Jeremy M. Lazarus | 3/25/2021, 6 p.m.
Lela Saberna Morris spent more than 40 years as a teacher and personnel specialist with Richmond Public Schools, but her ...
Mrs. Morris

Lela Saberna Morris spent more than 40 years as a teacher and personnel specialist with Richmond Public Schools, but her road to a career in education was harder than most.

As a teenager before World War II, Mrs. Morris commuted 20 miles daily on a bus to get her high school education when Fauquier County refused to offer a secondary program to African-Americans, said her son, Alvin S. Morris.

Mrs. Morris embraced the challenge after her mother, Jannie Strother Stuart, organized a community bus service to carry her daughter and other Black teenagers to the only available high school located in Manassas in Prince William County, Mr. Morris said.

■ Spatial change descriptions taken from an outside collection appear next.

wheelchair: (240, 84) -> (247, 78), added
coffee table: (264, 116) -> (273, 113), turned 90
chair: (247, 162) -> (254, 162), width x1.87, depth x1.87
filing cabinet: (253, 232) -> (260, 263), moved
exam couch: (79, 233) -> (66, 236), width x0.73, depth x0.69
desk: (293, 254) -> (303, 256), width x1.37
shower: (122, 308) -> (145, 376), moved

Mrs. Morris would go on to earn her undergraduate degree in 1946 from Virginia State College, now university. And after marrying in 1947, Mrs. Morris began her career with RPS teaching business and English classes.

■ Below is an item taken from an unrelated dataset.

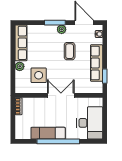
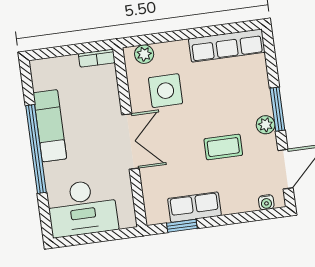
row of seats: (97, 63) -> (194, 207), width x0.68
plant: (20, 66) -> (144, 54), moved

“She was a strong-willed woman who served as a beacon of strength,” her son said. As the result of her own experience, “she encouraged me and my sister to carry on despite life’s adversities.”

Mrs. Morris’ focus on overcoming barriers to achieve a goal and her service to RPS is being remembered following her death Tuesday, March 16, 2021. She was 97.

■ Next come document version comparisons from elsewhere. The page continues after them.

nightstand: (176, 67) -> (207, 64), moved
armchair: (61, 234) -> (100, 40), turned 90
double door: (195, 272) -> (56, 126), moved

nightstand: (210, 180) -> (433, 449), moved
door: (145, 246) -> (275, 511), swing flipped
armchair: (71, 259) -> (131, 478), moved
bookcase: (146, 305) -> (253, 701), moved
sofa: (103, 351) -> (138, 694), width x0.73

Family and friends celebrated her life Tuesday at Scott’s Funeral Home Chapel. She was buried in Forest Lawn Cemetery.

Mrs. Morris joined the RPS faculty around 1948 and initially taught at the former Randolph Junior High School. She was tapped to lead the business department at John F. Kennedy High School, which opened in 1968. The building has since been renamed Armstrong High School.

After earning her master’s degree from Montclair State University in New Jersey, she was promoted to assistant principal of Thompson Middle School and then to supervisor of RPS personnel.

Mrs. Morris retired in 1991 as assistant director of human resources.

“She hired more than 500 teachers for the school system,” her son said.

Mrs. Morris maintained a busy schedule outside of school. In the 1970s, she served two years as president of the National Epicureans and was active in the social group’s Richmond chapter. She also was active in a local pinochle club and the Kiwanis Club of Richmond and was a member of Delta Sigma Theta Sorority.

Mrs. Morris also was a member of Ebenezer Baptist Church in Jackson Ward. However, for a period, she switched her church membership to All Souls Presbyterian Church in North Side, where she served as an elder and taught Sunday School. She reunited with Ebenezer in 2009, her son said.

He also noted his mother loved cooking, baking, entertaining and traveling. During her life, he said, she visited more than 30 countries and went on numerous cruises.

Mrs. Morris was predeceased by her husband, Alvin W. Morris.

In addition to her son, Mrs. Morris is survived by her daughter, Lela A. Morris.